There is no single cause of depression or anxiety. In fact, the cause of these symptoms tends to be multifactorial, and overcoming it requires a well-rounded, holistic approach. Before you read on, I'd like to invite you to take a moment and ask yourself the following questions, "What could my body be trying to tell me right now?" "What signals might I have missed?" "What do I need more of in my life?"
What can I do to manage depression and anxiety
Rule out other causes. Anxiety and depression can often be symptoms of an underlying cause. Therefore, it is important to ensure you are working with knowledgeable health professionals (e.g., an integrative medical doctor) to rule out any potential nutrient deficiencies, food sensitivities, methylation issues, hormonal imbalances and/or physical health conditions etc.
Practice self-compassion. When we suffer from anxiety and/or depression we sometimes blame ourselves for thinking or behaving in a certain way. This is not helpful and is likely to fuel your worry or low mood. Try to speak to yourself in the way that you would speak to a dear friend, family member or loved pet. What would you say to a close friend experiencing the same pain and suffering as you?
Gently exploring your environment can also be helpful. Could it be that you are feeling burnout, overworked, or stuck in a job you hate? Could it be that you are in a toxic relationship, not getting enough sleep, or going through some personal stress?
Be present. When you notice your mind generating anxious or depressed thoughts or images, gently bring it back to where your body is. That is, bring it back to the present moment and engage fully in what you are doing. Our mind can be very good at digging up old and hurtful memories or events or thinking about things in the future.
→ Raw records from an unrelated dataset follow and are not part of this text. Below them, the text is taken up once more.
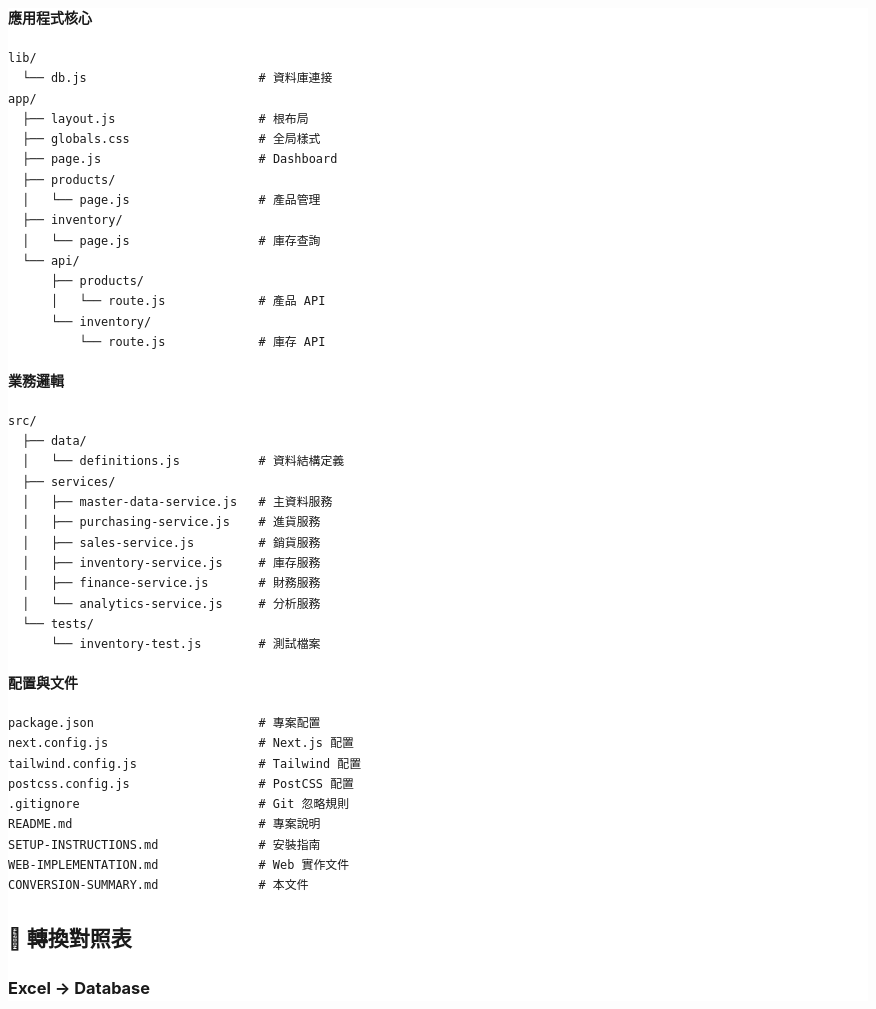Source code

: #### 應用程式核心
```
lib/
  └── db.js                        # 資料庫連接
app/
  ├── layout.js                    # 根布局
  ├── globals.css                  # 全局樣式
  ├── page.js                      # Dashboard
  ├── products/
  │   └── page.js                  # 產品管理
  ├── inventory/
  │   └── page.js                  # 庫存查詢
  └── api/
      ├── products/
      │   └── route.js             # 產品 API
      └── inventory/
          └── route.js             # 庫存 API
```

#### 業務邏輯
```
src/
  ├── data/
  │   └── definitions.js           # 資料結構定義
  ├── services/
  │   ├── master-data-service.js   # 主資料服務
  │   ├── purchasing-service.js    # 進貨服務
  │   ├── sales-service.js         # 銷貨服務
  │   ├── inventory-service.js     # 庫存服務
  │   ├── finance-service.js       # 財務服務
  │   └── analytics-service.js     # 分析服務
  └── tests/
      └── inventory-test.js        # 測試檔案
```

#### 配置與文件
```
package.json                       # 專案配置
next.config.js                     # Next.js 配置
tailwind.config.js                 # Tailwind 配置
postcss.config.js                  # PostCSS 配置
.gitignore                         # Git 忽略規則
README.md                          # 專案說明
SETUP-INSTRUCTIONS.md              # 安裝指南
WEB-IMPLEMENTATION.md              # Web 實作文件
CONVERSION-SUMMARY.md              # 本文件
```

## 🔄 轉換對照表

### Excel → Database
Using your breath as an anchor can be helpful.
Name it. Naming our feelings for what they are can reduce the intensity and impact they have on us. Practice saying, “this is anxiety”; “this is worry”, “this is sadness” or “this is my limbic system”.
Make room for it. Struggling with, trying to control, or avoiding our emotions only makes them stronger. Try localising them and creating some space for them. Ask yourself what would this feeling look like if it were an object? What colour is it? Is it sharp or does it have smooth edges? Does it move? How big is it? Where do you feel it? Is it deep inside you or towards the surface of your body? Once you have answered these questions, practice breathing in and around it.
Learn your triggers. Notice the things that make your anxiety and/or depression better or worse.
Breathe deeply. Deep breathing can have an immediate calming effect on our nervous system. When you feel anxious or under stress, you are more likely to breathe quickly and in a shallow manner. Practice taking slow deep breaths. Deep breathing also has a positive effect on our lymphatic system and can help to reduce inflammation, which has links to depression and anxiety.
Sleep. Not getting enough sleep can have a dramatic effect on our anxiety, depression, and ability to cope under stress. Furthermore, sleep allows our brain to clear out toxins and it also serves a restorative function. Ensure you are sleeping 7 – 9 hours every night.
Get moving. Exercise has shown to be an effective way to reduce inflammation, anxiety and depressive symptoms, as well as stress. Get moving every day, even if it is just for 5 minutes! Any movement is better than none.
Limit your alcohol and caffeine intake. These substances can stimulate or depress our nervous system and can trigger and/or perpetuate anxiety and depressive symptoms.
Connect. Talking to a close friend, family member, or trusted health care professional can be a helpful way to cope with mental health issues. This takes a lot of courage, but it is important to remember that there is always someone out there who can support you.